• [Problem to solve]: For this exercise, copy the data exactly and omit any images.

=== Records supplied ===

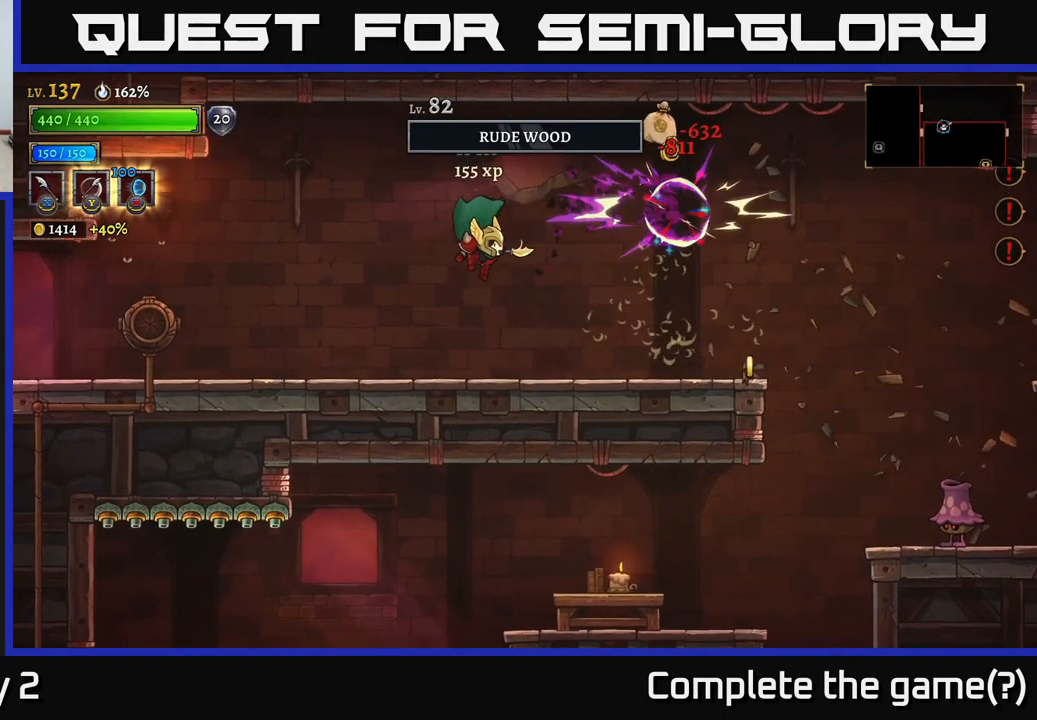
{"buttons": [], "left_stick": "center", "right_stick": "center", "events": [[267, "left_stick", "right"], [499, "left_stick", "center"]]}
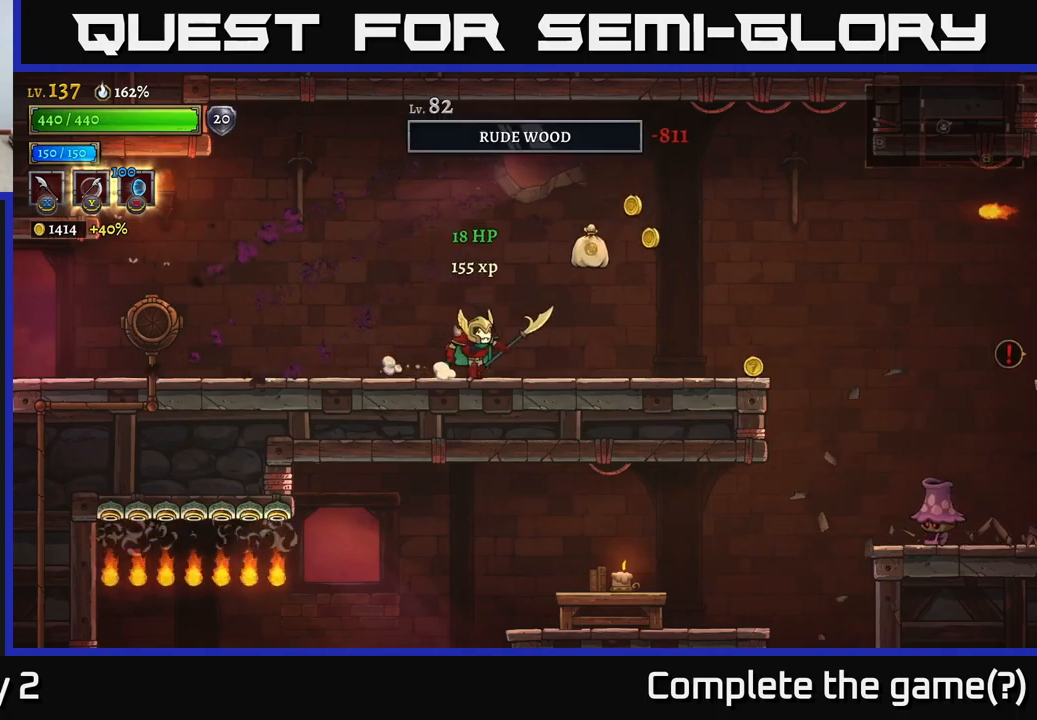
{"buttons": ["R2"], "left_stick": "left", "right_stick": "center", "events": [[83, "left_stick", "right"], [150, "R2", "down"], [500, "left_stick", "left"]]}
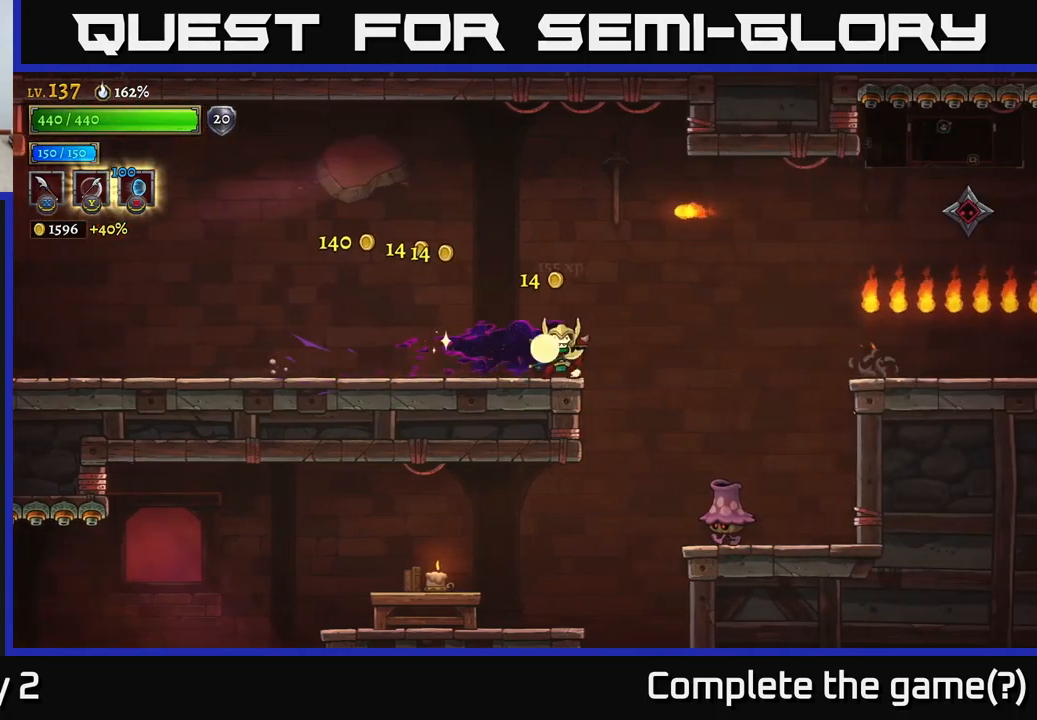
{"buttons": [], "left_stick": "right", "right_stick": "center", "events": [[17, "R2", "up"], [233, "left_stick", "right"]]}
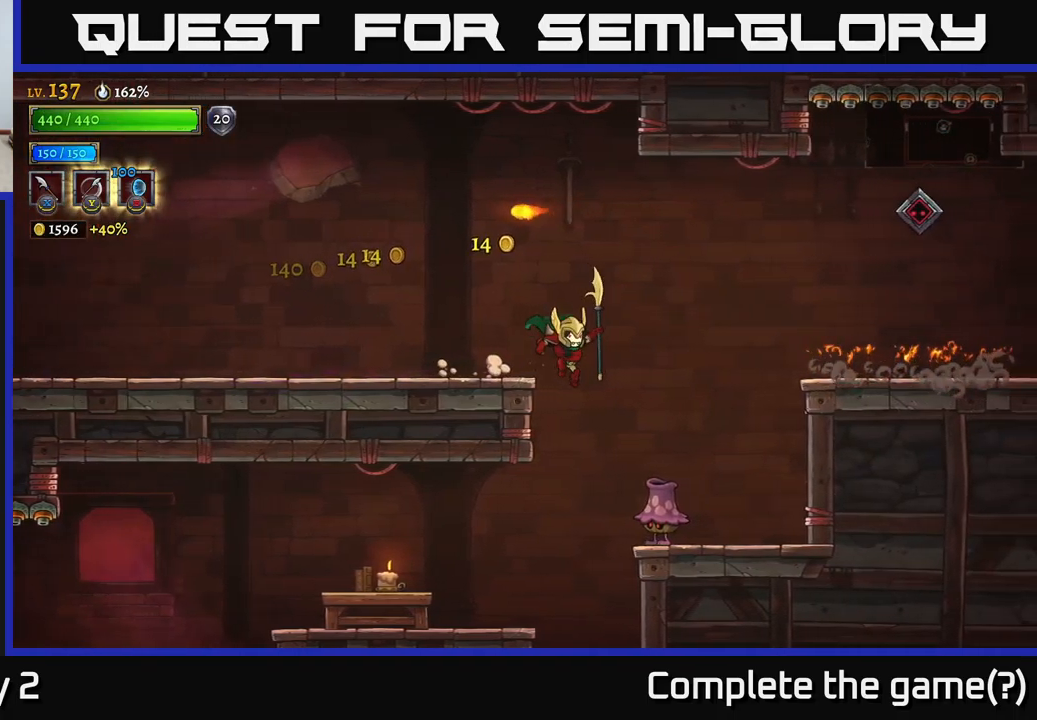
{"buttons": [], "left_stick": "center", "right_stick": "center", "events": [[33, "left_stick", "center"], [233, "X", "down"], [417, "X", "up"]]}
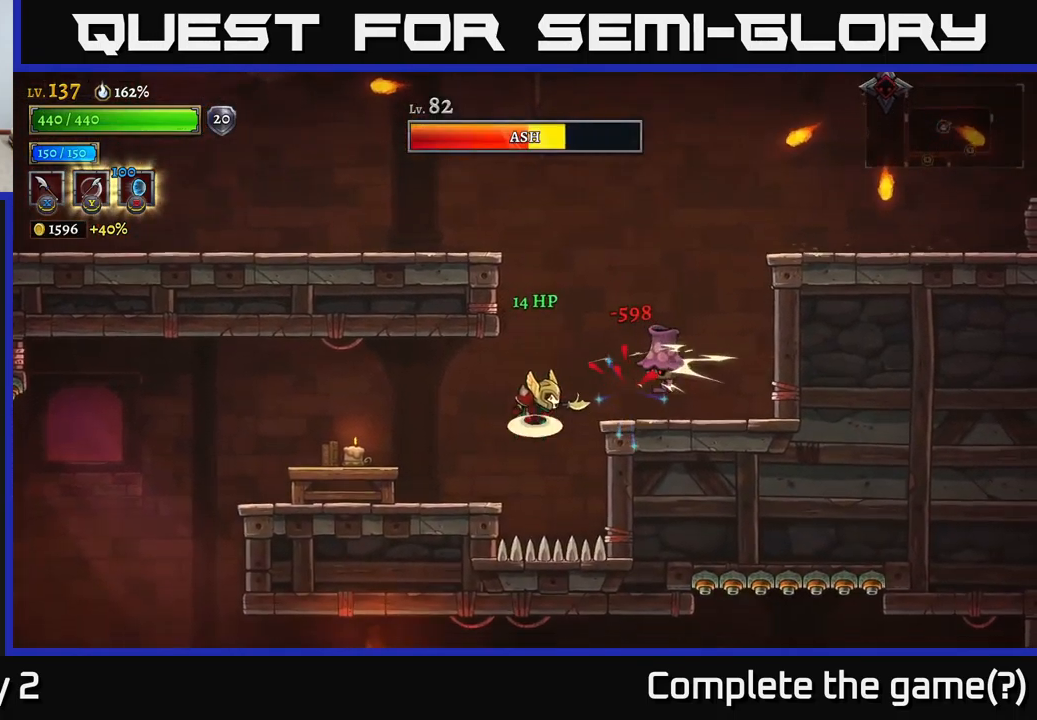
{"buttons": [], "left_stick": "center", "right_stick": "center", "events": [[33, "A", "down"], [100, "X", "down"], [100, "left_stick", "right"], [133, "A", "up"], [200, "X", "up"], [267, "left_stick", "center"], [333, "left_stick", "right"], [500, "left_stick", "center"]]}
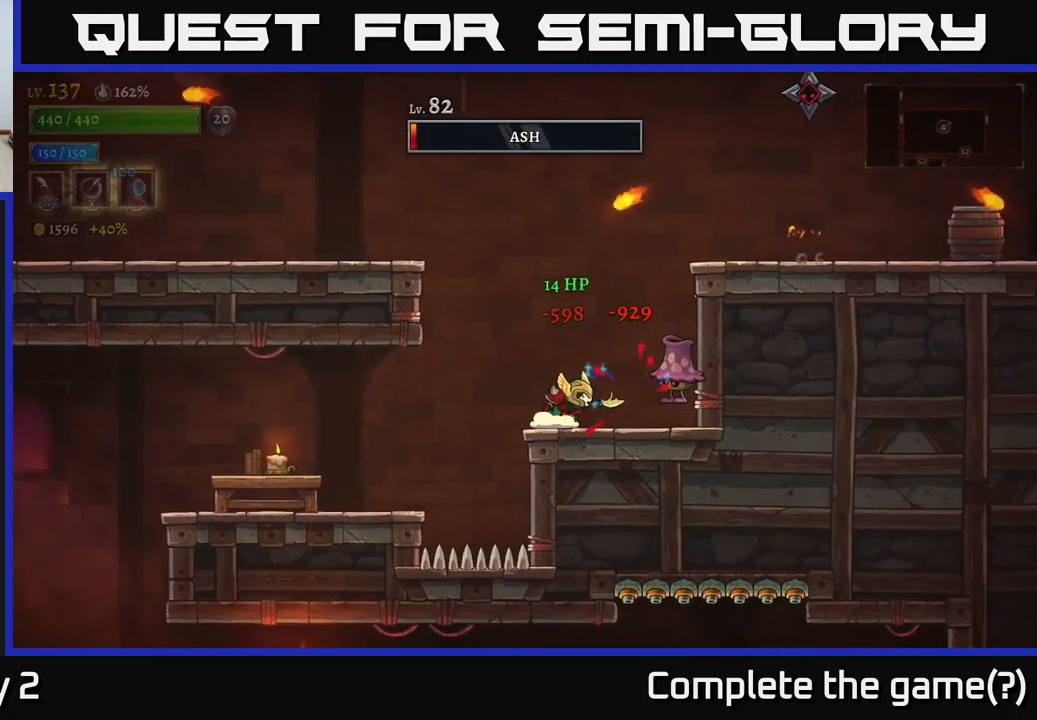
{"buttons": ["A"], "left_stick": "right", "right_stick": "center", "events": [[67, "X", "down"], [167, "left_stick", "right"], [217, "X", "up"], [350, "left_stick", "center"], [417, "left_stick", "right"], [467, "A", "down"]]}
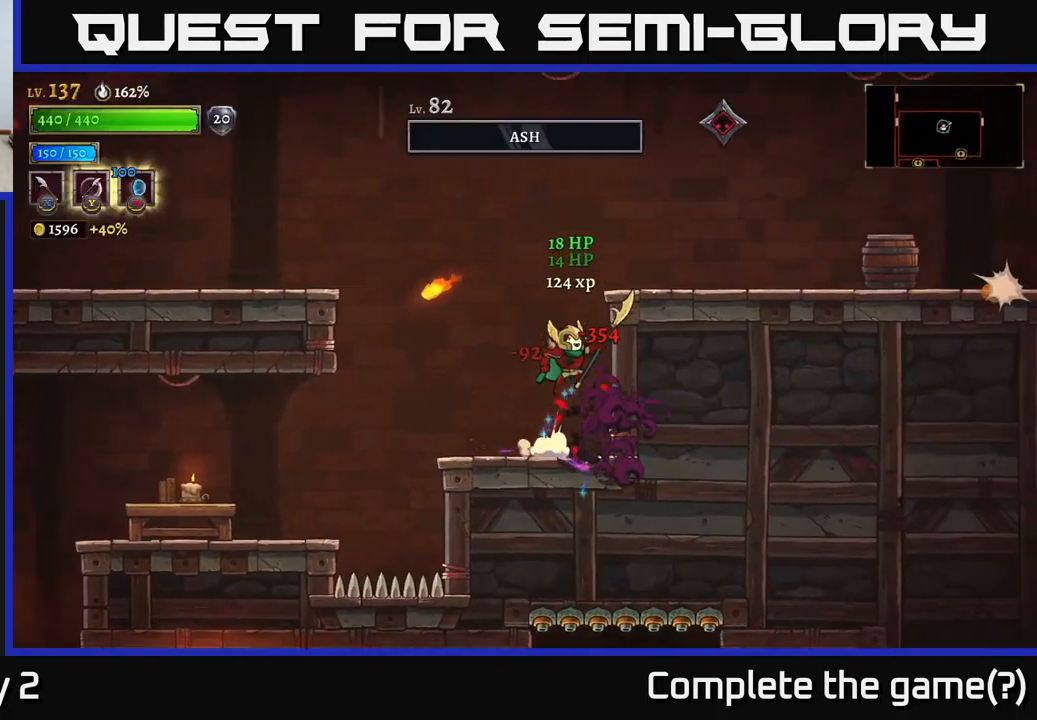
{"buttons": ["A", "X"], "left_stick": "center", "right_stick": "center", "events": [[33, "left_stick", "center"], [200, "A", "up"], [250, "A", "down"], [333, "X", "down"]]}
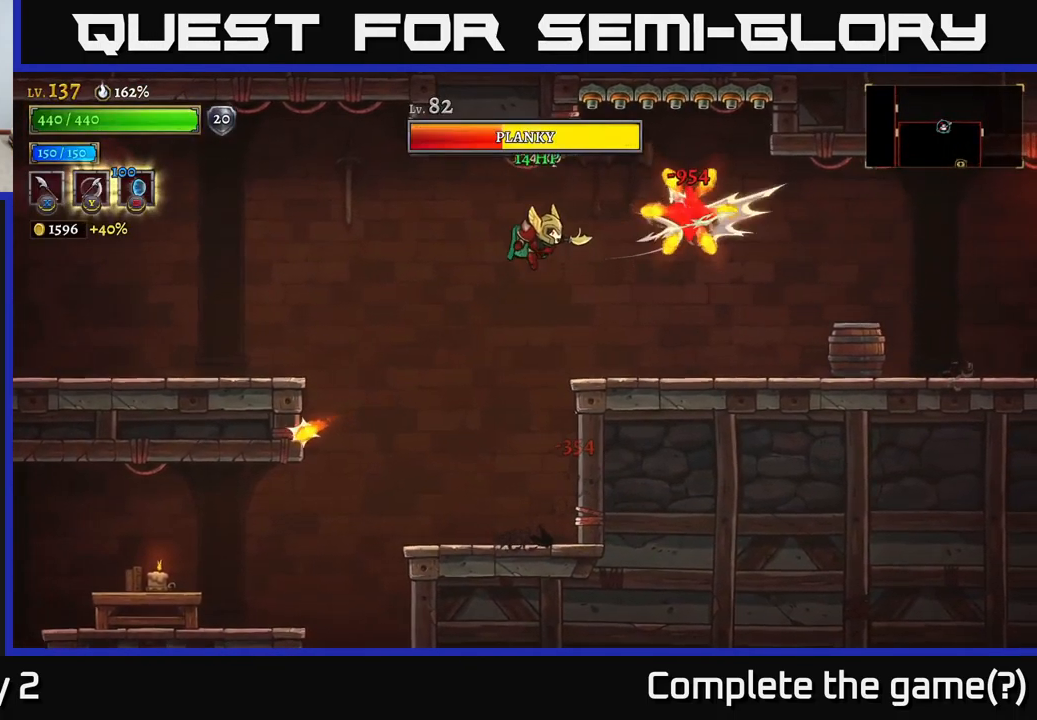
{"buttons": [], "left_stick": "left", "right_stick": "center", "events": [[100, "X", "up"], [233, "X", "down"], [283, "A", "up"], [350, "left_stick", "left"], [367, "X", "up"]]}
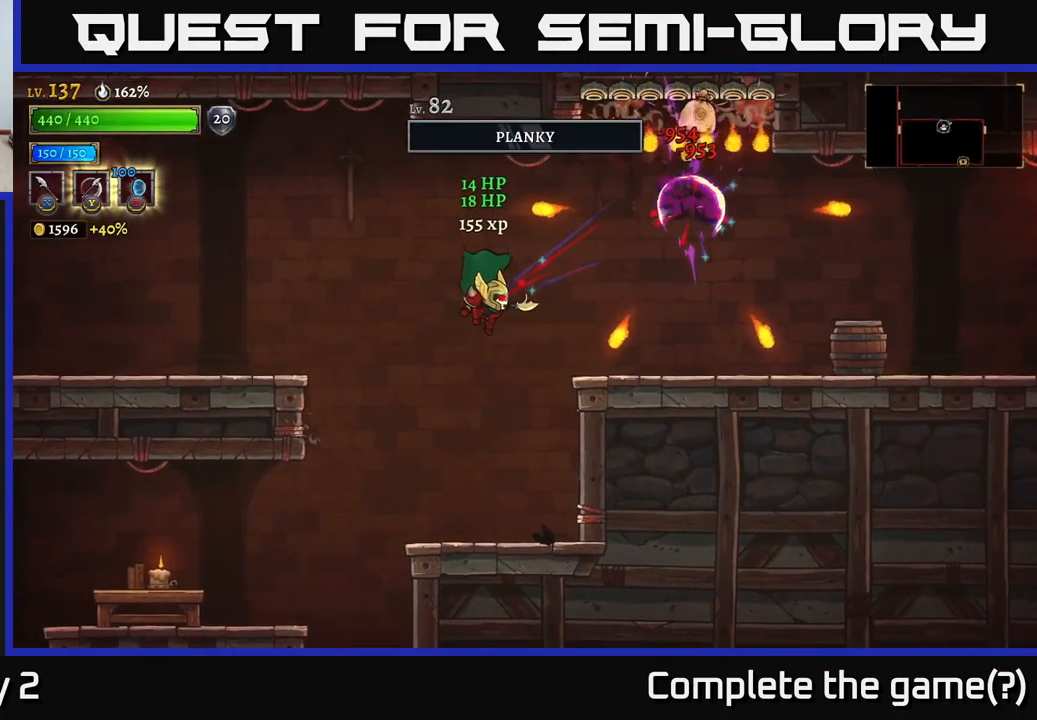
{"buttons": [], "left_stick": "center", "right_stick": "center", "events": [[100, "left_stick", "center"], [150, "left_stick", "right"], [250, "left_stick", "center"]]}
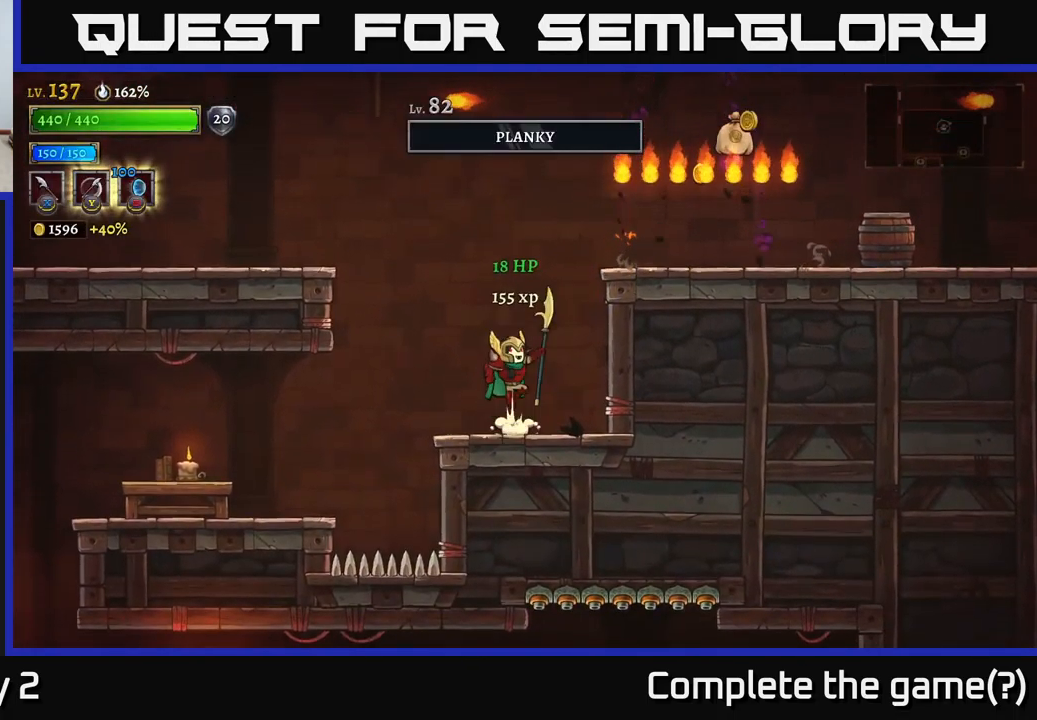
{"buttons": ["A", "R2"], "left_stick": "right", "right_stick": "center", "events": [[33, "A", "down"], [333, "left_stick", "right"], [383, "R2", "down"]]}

===

• [The completed task]:
{"buttons": [], "left_stick": "center", "right_stick": "center", "events": [[267, "left_stick", "right"], [499, "left_stick", "center"]]}
{"buttons": ["R2"], "left_stick": "left", "right_stick": "center", "events": [[83, "left_stick", "right"], [150, "R2", "down"], [500, "left_stick", "left"]]}
{"buttons": [], "left_stick": "right", "right_stick": "center", "events": [[17, "R2", "up"], [233, "left_stick", "right"]]}
{"buttons": [], "left_stick": "center", "right_stick": "center", "events": [[33, "left_stick", "center"], [233, "X", "down"], [417, "X", "up"]]}
{"buttons": [], "left_stick": "center", "right_stick": "center", "events": [[33, "A", "down"], [100, "X", "down"], [100, "left_stick", "right"], [133, "A", "up"], [200, "X", "up"], [267, "left_stick", "center"], [333, "left_stick", "right"], [500, "left_stick", "center"]]}
{"buttons": ["A"], "left_stick": "right", "right_stick": "center", "events": [[67, "X", "down"], [167, "left_stick", "right"], [217, "X", "up"], [350, "left_stick", "center"], [417, "left_stick", "right"], [467, "A", "down"]]}
{"buttons": ["A", "X"], "left_stick": "center", "right_stick": "center", "events": [[33, "left_stick", "center"], [200, "A", "up"], [250, "A", "down"], [333, "X", "down"]]}
{"buttons": [], "left_stick": "left", "right_stick": "center", "events": [[100, "X", "up"], [233, "X", "down"], [283, "A", "up"], [350, "left_stick", "left"], [367, "X", "up"]]}
{"buttons": [], "left_stick": "center", "right_stick": "center", "events": [[100, "left_stick", "center"], [150, "left_stick", "right"], [250, "left_stick", "center"]]}
{"buttons": ["A", "R2"], "left_stick": "right", "right_stick": "center", "events": [[33, "A", "down"], [333, "left_stick", "right"], [383, "R2", "down"]]}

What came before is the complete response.